O ESPELHO DO TEMPO

Quando eu voltei ali os rostos eram outros.

A maçaneta do portão de ferro não me disse nada, mas, ainda que oxidada, senti quando reconheceu minhas digitais como um cão que reconhece seu dono apenas pelo faro.

Gentilmente, então, se abriu e me cedeu as boas vindas.

Voltar ali não me fora nada planejado, me aconteceu por errar o caminho de sempre, talvez algo instintivamente arquitetado, fato ocorrido apenas por um descuido dum cair de tarde calmo e ensolarado, como naquelas tardes das crianças que, entre um pôr de sol e outro, corriam como elas, sem de nada saber, por dentre as paineiras fazendo bolinhas de algodão ou, vez ou outra, a gritar às mães do jardim que haviam encontrado amoras fresquinhas depois de escalarem os pés das plantações inesperadas, as semeadas pelos passarinhos.

Então, riam de si mesmas ao botarem para fora suas línguas malcriadas e tingidas das frutinhas cor de vinho…

De repente, saí das memórias quando mais um rosto passou por mim.

E mais outro…e mais outro. Meu Deus, que lugar era aquele?

Procurei por traços familiares.

Quem sabe resquícios da face daquela jovem senhora gentil, a da paisagista chilena que nos protagonizou as mudas plantadas de tantas belas variedades botânicas, os Jacarandás-Mimosos, os Flamboyants vermelhos , as frondosas Sibipirunas de copas verdes -amarelas, os Ipês amarelos, brancos e rosáceos, das Azaleias floridas em multicores, as que delineavam e atapetavam como se seda fossem, nossos caminhos de todas as heroínas noites já chegadas para o justo repouso das famílias, depois do duro trabalho dos dias fundamentados de vida.

Procurei pelo sabiá das primaveras que todas as manhãs se fazia sentinela nas nossas janelas sem nunca perder a hora…

Tinha voz de soprano…

Não o encontrei.
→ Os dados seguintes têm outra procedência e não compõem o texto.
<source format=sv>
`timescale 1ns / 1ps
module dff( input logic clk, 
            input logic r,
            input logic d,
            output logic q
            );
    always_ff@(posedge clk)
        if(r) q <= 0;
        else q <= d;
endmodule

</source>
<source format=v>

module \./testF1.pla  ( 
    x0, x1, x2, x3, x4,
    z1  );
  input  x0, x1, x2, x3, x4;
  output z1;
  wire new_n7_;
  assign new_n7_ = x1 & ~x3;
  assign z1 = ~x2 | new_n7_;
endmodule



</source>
Talvez seu rosto também fosse outro...

De repente, vi o céu se espelhar na água calma da piscina, a que insisti para lhe sentir a mesma de sempre, a que ensinara tantos bebês a darem as primeiras braçadas pelo tempo, sob coletivas gargalhadas efusivas.
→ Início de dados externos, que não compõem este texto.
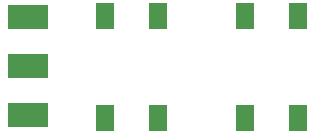
<source format=gbr>
%TF.GenerationSoftware,KiCad,Pcbnew,(6.0.4-0)*%
%TF.CreationDate,2022-07-05T16:22:49+02:00*%
%TF.ProjectId,Button PCB,42757474-6f6e-4205-9043-422e6b696361,rev?*%
%TF.SameCoordinates,Original*%
%TF.FileFunction,Soldermask,Top*%
%TF.FilePolarity,Negative*%
%FSLAX46Y46*%
G04 Gerber Fmt 4.6, Leading zero omitted, Abs format (unit mm)*
G04 Created by KiCad (PCBNEW (6.0.4-0)) date 2022-07-05 16:22:49*
%MOMM*%
%LPD*%
G01*
G04 APERTURE LIST*
%ADD10R,3.500000X2.000000*%
%ADD11R,1.500000X2.200000*%
G04 APERTURE END LIST*
D10*
%TO.C,P2*%
X129490800Y-101618100D03*
%TD*%
%TO.C,P1*%
X129490800Y-97486200D03*
%TD*%
D11*
%TO.C,SW1*%
X140490013Y-97390000D03*
X140490013Y-105990000D03*
X135989886Y-97390000D03*
X135989886Y-105990000D03*
%TD*%
D10*
%TO.C,P3*%
X129490800Y-105750000D03*
%TD*%
D11*
%TO.C,SW2*%
X152310013Y-97390000D03*
X152310013Y-105990000D03*
X147809886Y-97390000D03*
X147809886Y-105990000D03*
%TD*%
M02*

</source>
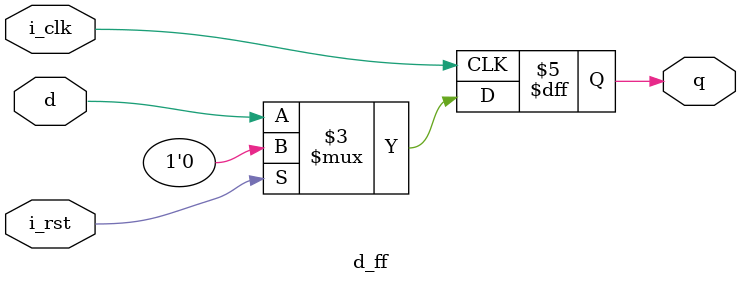
<source format=v>
module d_ff #(parameter WIDTH = 1, parameter RST_VAL = {WIDTH{1'b0}}) (
    input wire i_clk,
    input wire i_rst,
    input wire [WIDTH-1:0]  d,
    output reg [WIDTH-1:0] q
);
    always @(posedge i_clk) begin
        if (i_rst) q <= RST_VAL;
        else q <= d;
    end
endmodule
</source>
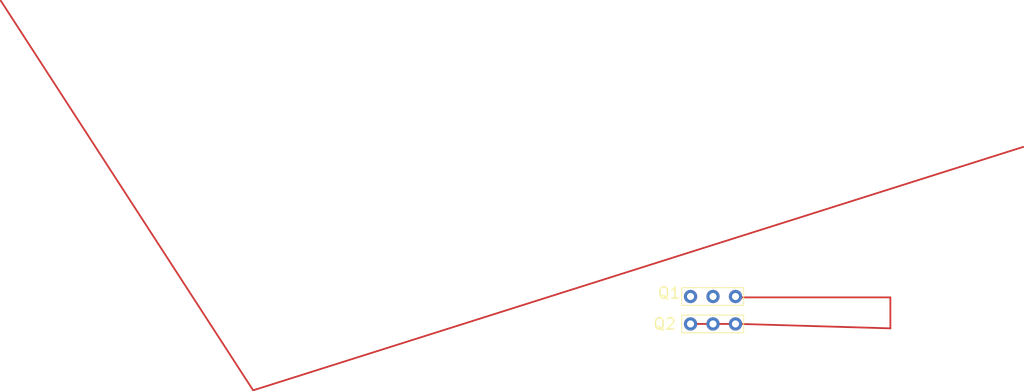
<source format=kicad_pcb>
(kicad_pcb
	(version 20240108)
	(generator "pcbnew")
	(generator_version "8.0")
	(general
		(thickness 1.6)
		(legacy_teardrops no)
	)
	(paper "A4")
	(layers
		(0 "F.Cu" signal)
		(31 "B.Cu" signal)
		(32 "B.Adhes" user "B.Adhesive")
		(33 "F.Adhes" user "F.Adhesive")
		(34 "B.Paste" user)
		(35 "F.Paste" user)
		(36 "B.SilkS" user "B.Silkscreen")
		(37 "F.SilkS" user "F.Silkscreen")
		(38 "B.Mask" user)
		(39 "F.Mask" user)
		(40 "Dwgs.User" user "User.Drawings")
		(41 "Cmts.User" user "User.Comments")
		(42 "Eco1.User" user "User.Eco1")
		(43 "Eco2.User" user "User.Eco2")
		(44 "Edge.Cuts" user)
		(45 "Margin" user)
		(46 "B.CrtYd" user "B.Courtyard")
		(47 "F.CrtYd" user "F.Courtyard")
		(48 "B.Fab" user)
		(49 "F.Fab" user)
		(50 "User.1" user)
		(51 "User.2" user)
		(52 "User.3" user)
		(53 "User.4" user)
		(54 "User.5" user)
		(55 "User.6" user)
		(56 "User.7" user)
		(57 "User.8" user)
		(58 "User.9" user)
	)
	(setup
		(pad_to_mask_clearance 0)
		(allow_soldermask_bridges_in_footprints no)
		(pcbplotparams
			(layerselection 0x00010fc_ffffffff)
			(plot_on_all_layers_selection 0x0000000_00000000)
			(disableapertmacros no)
			(usegerberextensions no)
			(usegerberattributes yes)
			(usegerberadvancedattributes yes)
			(creategerberjobfile yes)
			(dashed_line_dash_ratio 12.000000)
			(dashed_line_gap_ratio 3.000000)
			(svgprecision 4)
			(plotframeref no)
			(viasonmask no)
			(mode 1)
			(useauxorigin no)
			(hpglpennumber 1)
			(hpglpenspeed 20)
			(hpglpendiameter 15.000000)
			(pdf_front_fp_property_popups yes)
			(pdf_back_fp_property_popups yes)
			(dxfpolygonmode yes)
			(dxfimperialunits yes)
			(dxfusepcbnewfont yes)
			(psnegative no)
			(psa4output no)
			(plotreference yes)
			(plotvalue yes)
			(plotfptext yes)
			(plotinvisibletext no)
			(sketchpadsonfab no)
			(subtractmaskfromsilk no)
			(outputformat 1)
			(mirror no)
			(drillshape 1)
			(scaleselection 1)
			(outputdirectory "")
		)
	)
	(net 0 "")
	(net 1 "unconnected-(Q1-S-Pad3)")
	(net 2 "unconnected-(Q1-D-Pad2)")
	(net 3 "unconnected-(Q1-G-Pad1)")
	(net 4 "unconnected-(Q2-G-Pad1)")
	(net 5 "unconnected-(Q2-S-Pad3)")
	(net 6 "unconnected-(Q2-D-Pad2)")
	(footprint "Transistor_drone:IRLB8721" (layer "F.Cu") (at 214.92 45.5))
	(footprint "Transistor_drone:IRLB8721" (layer "F.Cu") (at 214.92 42.4))
	(gr_line
		(start 165.5 53)
		(end 137 9)
		(stroke
			(width 0.2)
			(type default)
		)
		(layer "F.Cu")
		(uuid "081ba2c0-0f38-4359-80e8-736fdb662cf8")
	)
	(gr_line
		(start 237.5 46)
		(end 220.5 45.5)
		(stroke
			(width 0.2)
			(type default)
		)
		(layer "F.Cu")
		(uuid "0f2e89b4-5b53-4a71-afa7-b91b6dd98f4d")
	)
	(gr_line
		(start 237.5 42.5)
		(end 237.5 46)
		(stroke
			(width 0.2)
			(type default)
		)
		(layer "F.Cu")
		(net 1)
		(uuid "362babfb-525e-450c-a85e-2a9bb3b9c040")
	)
	(gr_line
		(start 220.5 45.5)
		(end 217.42 45.5)
		(stroke
			(width 0.2)
			(type default)
		)
		(layer "F.Cu")
		(uuid "82648ef6-942e-4ea0-9499-d2b9f3b0e981")
	)
	(gr_line
		(start 220 42.5)
		(end 237.5 42.5)
		(stroke
			(width 0.2)
			(type default)
		)
		(layer "F.Cu")
		(net 1)
		(uuid "8ecb6dc5-c459-4e1d-85da-21cff9642846")
	)
	(gr_line
		(start 252.5 25.5)
		(end 165.5 53)
		(stroke
			(width 0.2)
			(type default)
		)
		(layer "F.Cu")
		(uuid "90ecb72c-9f27-462f-b179-fc2f4fbf6a36")
	)
	(gr_line
		(start 217.42 45.5)
		(end 214.92 45.5)
		(stroke
			(width 0.2)
			(type default)
		)
		(layer "F.Cu")
		(uuid "997417fe-b90a-4625-84c4-74c8c9f37a8f")
	)
)

</source>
Ali, só o céu me parecia o mesmo, indelével e alheio à passagem das horas.

Era ele, com suas nuvens abstratas e voláteis, a própria teoria da relatividade de todas as coisas...

Vi que o sorrateiro lusco-fusco do horizonte colorido parecia lhe acompanhar no mesmo intento de me enganar, nem um raio fosforescente a menos que me fizesse desconfiar das suas reais intenções de só me parecer o mesmo.

Agitei o coração.

Era com olhar para o espelho de algo revivificado, perdido de todas as cenas.

Assim, como se para palpar e desafiar o tempo, resolvi me aproximar do espelho d’água.

Quem sabe tudo ainda estaria ali, refletido e intacto de mudanças?

Nele, mais uma imagem distorcida-mais um rosto eu enxerguei!-o dum ser estranho a mim, projetado pelo vento no balanço murmurante da água e que me revelava algo que também não pertencia ao enredo conhecido.

De repente, o Sabiá-sim era ele!- impossível não reconhecê-lo na mesma tonalidade de dantes, ali tão tatuado na minha memória musical; ele me retomava de mim no seu mesmo canto de sempre: gritou mais alto do que nunca, obtenho resposta entonada dos demais pássaros à revelia de todas as vozes do mundo.

Sabe-se lá de quais mundos reverberavam seus tantos idos cantos...

Foi quando li e entendi o enredo que ali me era ressoado em lírica sonoplastia atemporal:

Projetada naquele espelho d´água, vi a sombra ida do que também já não era mais eu.